My teacher Sasaki Roshi used to quite regularly hold Zen retreats at a Trappist Monastery where Father Thomas Keating used to be the abbot. He would go in and put on the Trappist robes and he'd make up Christian kōans for the monks.
The first kōan he gave them was What is your experience of God when you make the sign of the cross?
He would also describe Buddhism in terms of Christianity. He would ask them questions like What was Jesus's experience of God when he was on the cross?
He would say, "Resurrection is the heart of Buddhism. Unless you understand about resurrection, you cannot understand what Buddhism is about. Dying is the easy part. The resurrection is the hard part. Any religion that doesn't teach resurrection is a false religion." He was talking about his own experience which is why he would say it with such conviction.

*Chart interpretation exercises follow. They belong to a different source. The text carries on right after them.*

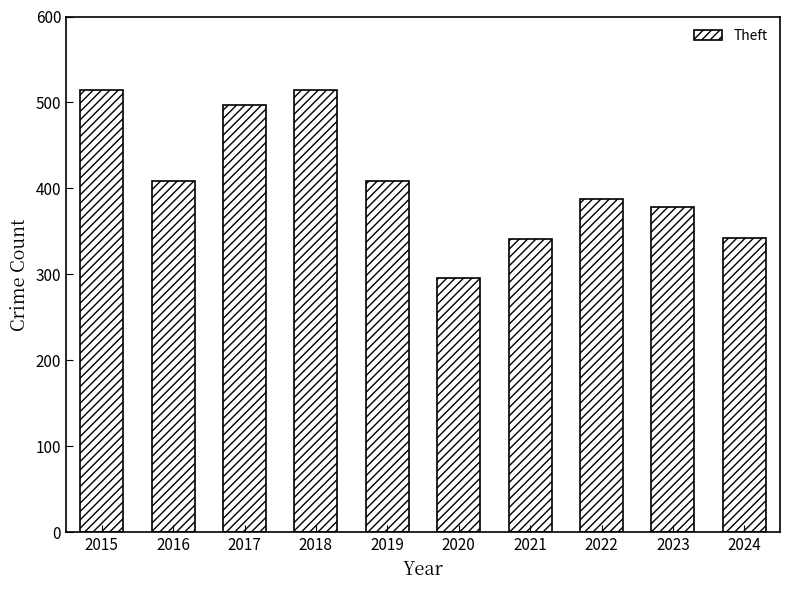

Which label corresponds to the smallest value in the chart?

2020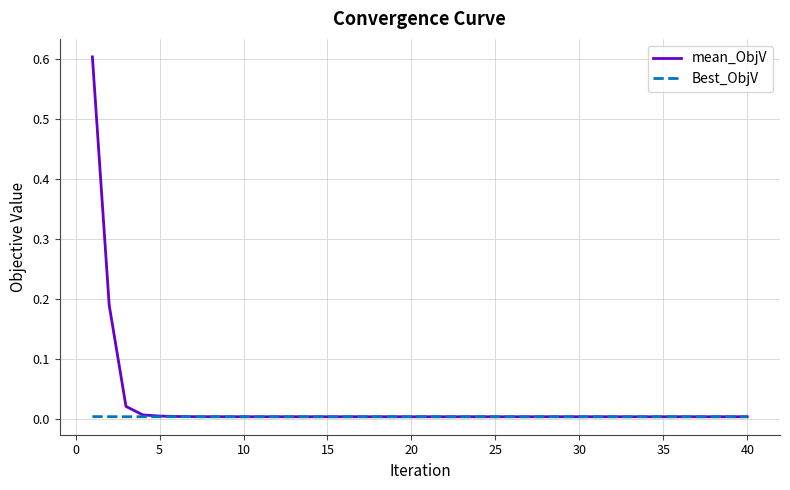

List the series in order of their peak value, highest first.

mean_ObjV, Best_ObjV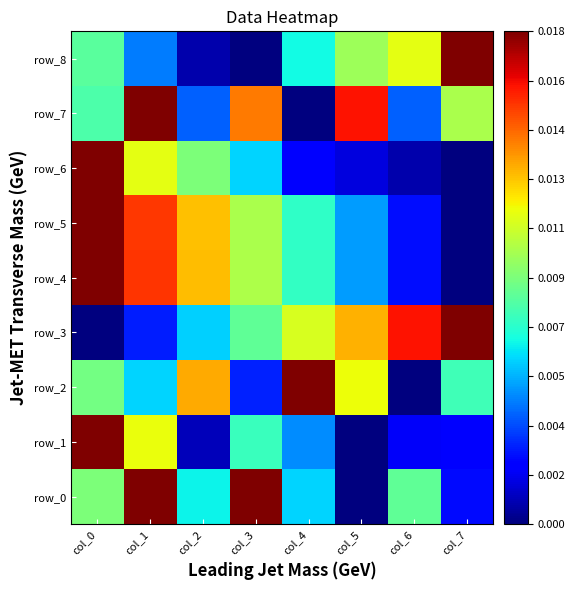

Which label corresponds to the largest value in the chart?

col_1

Do you understand what he meant when he said resurrection is the heart of Buddhism? Well, it goes back to the experience of no self and full self. Allowing the self to dissolve is half of the enlightenment experience. Allowing the self to reform without interference, that's resurrection, isn't it?
Thomas Merton wrote, "All the paradoxes about the contemplative way are reduced to this one: being without desire means being lead by a desire so great that it is incomprehensible. It's too huge to be completely felt. It's a blind desire, which seems like a desire for nothing. Only because nothing can content it. And because it is able to rest in no thing, then it rests, relatively speaking, in emptiness. But not in emptiness as such, emptiness for it's own sake, actually there's no such entity as pure emptiness. And the merely negative emptiness of the false contemplative is a thing, not a nothing."
[It's very true. In other words, the negative emptiness, empty in the sense of your bank account is empty, that's not the emptiness that the meditator is talking about. That's actually a thing.]
"True emptiness is that which transcends all things and yet is imminent in all. For what seems to be emptiness in this case is pure being. But it's not this or that. Whatever you say of it, it is other than what you say. The character of emptiness, at least for a Christian contemplative, is pure love, pure freedom. Love that is free of everything, not determined by any thing or held down by any special relationship. It's love for love's sake. It's a sharing through the Holy Spirit in the infinite charity of God. And so when Jesus told his disciples to love, he told them to love as universally as the Father who sends rain alike on the just and the unjust. This purity, freedom, and indeterminateness of love is the very essence of Christianity."